*** Opening Records to use ***
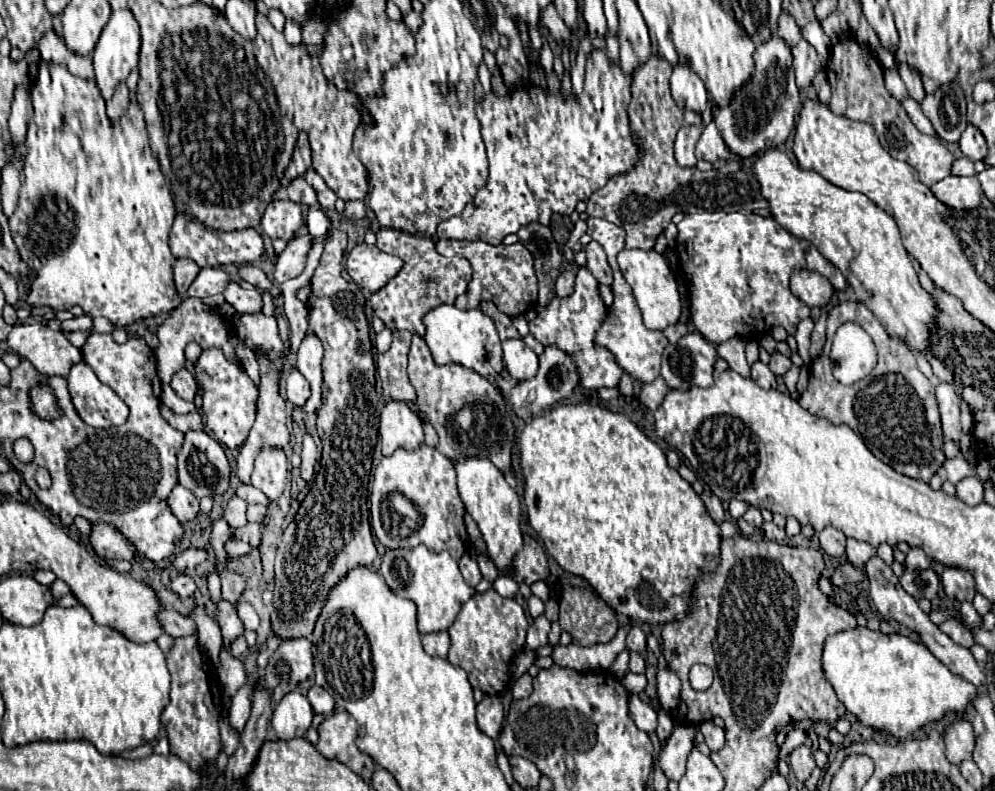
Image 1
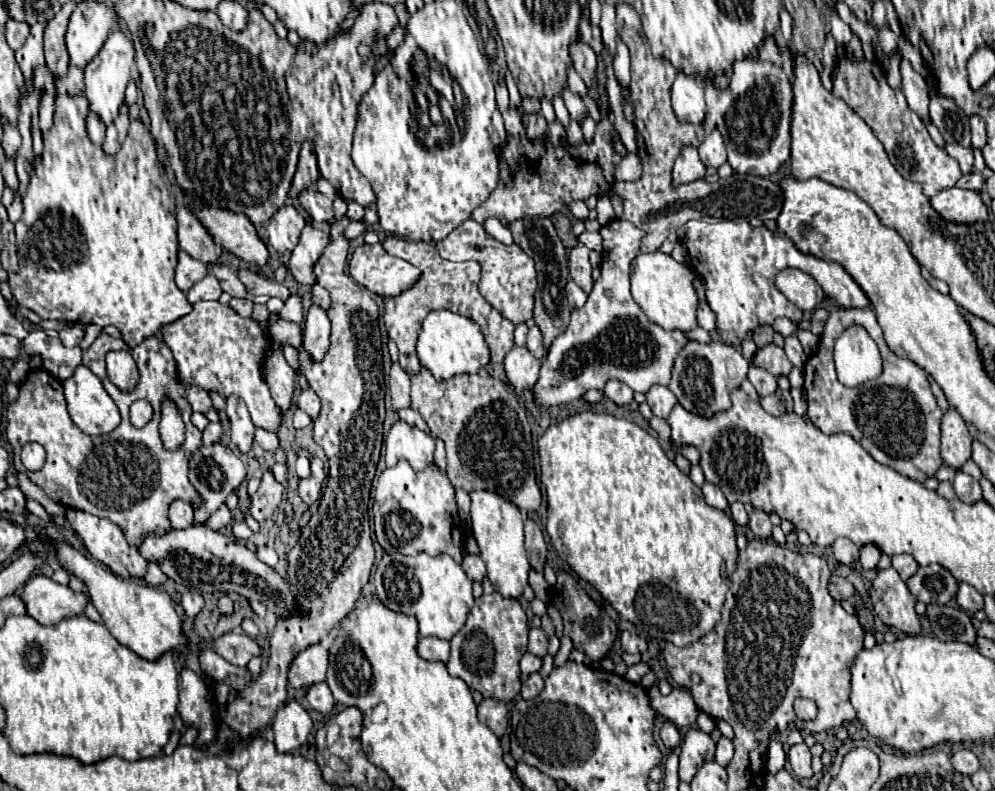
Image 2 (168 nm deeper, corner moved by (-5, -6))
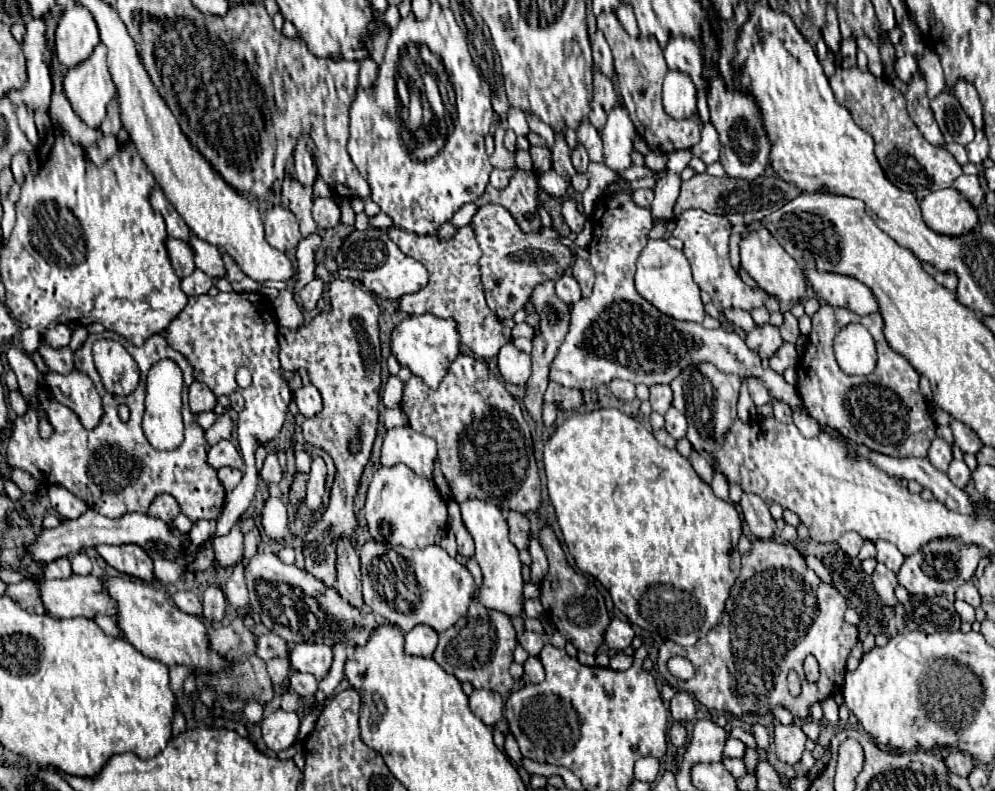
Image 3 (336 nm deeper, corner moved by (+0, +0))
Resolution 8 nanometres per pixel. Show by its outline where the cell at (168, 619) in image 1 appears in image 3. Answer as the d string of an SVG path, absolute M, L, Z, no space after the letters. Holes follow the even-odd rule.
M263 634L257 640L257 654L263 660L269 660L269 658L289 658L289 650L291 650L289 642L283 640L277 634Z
*** Closing Records to use ***
*** Opening Records to use ***
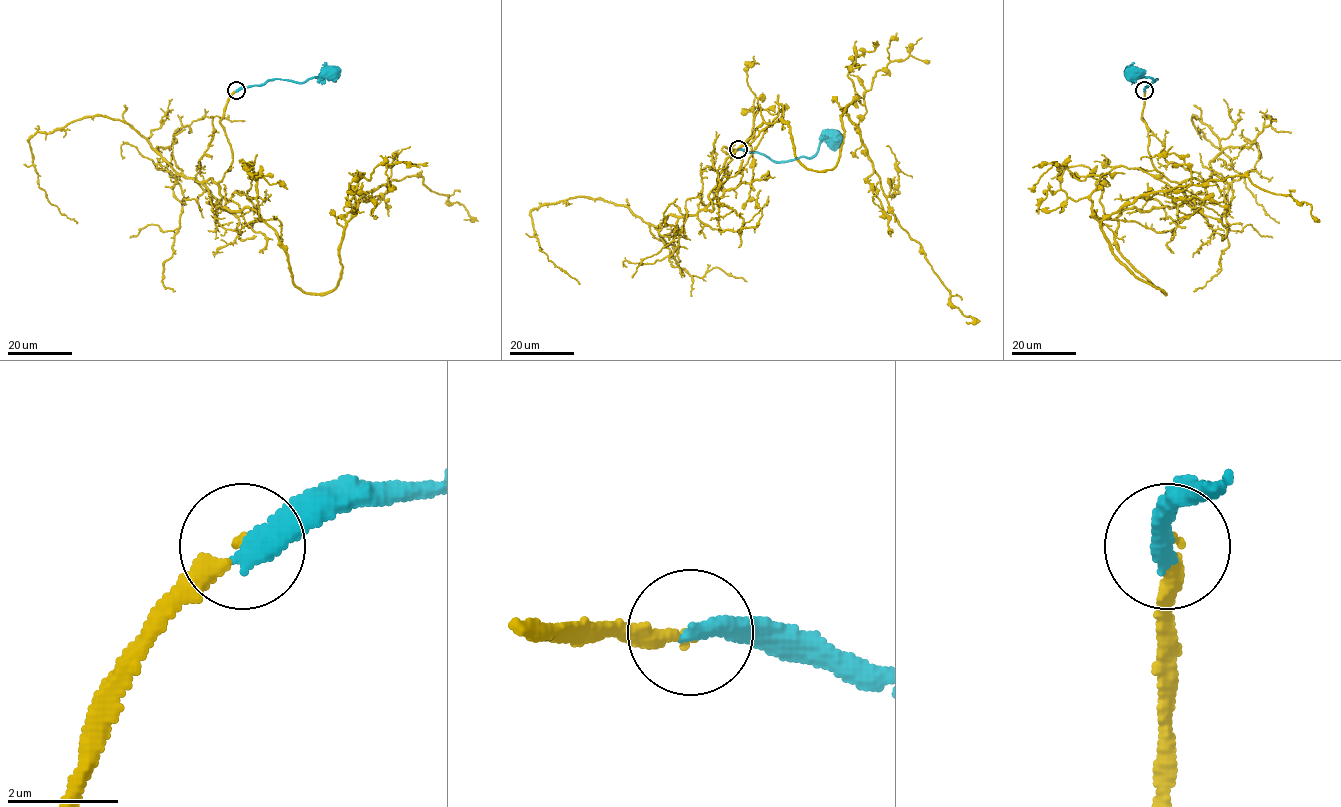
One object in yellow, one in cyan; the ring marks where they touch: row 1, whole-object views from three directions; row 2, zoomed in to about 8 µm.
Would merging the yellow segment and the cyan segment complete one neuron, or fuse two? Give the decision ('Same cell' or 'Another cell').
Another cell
*** Closing Records to use ***
Problem:
The lines that contain the word "moved" are wanted; copy each of them from the records.

The completed task:
Image 2 (168 nm deeper, corner moved by (-5, -6))
Image 3 (336 nm deeper, corner moved by (+0, +0))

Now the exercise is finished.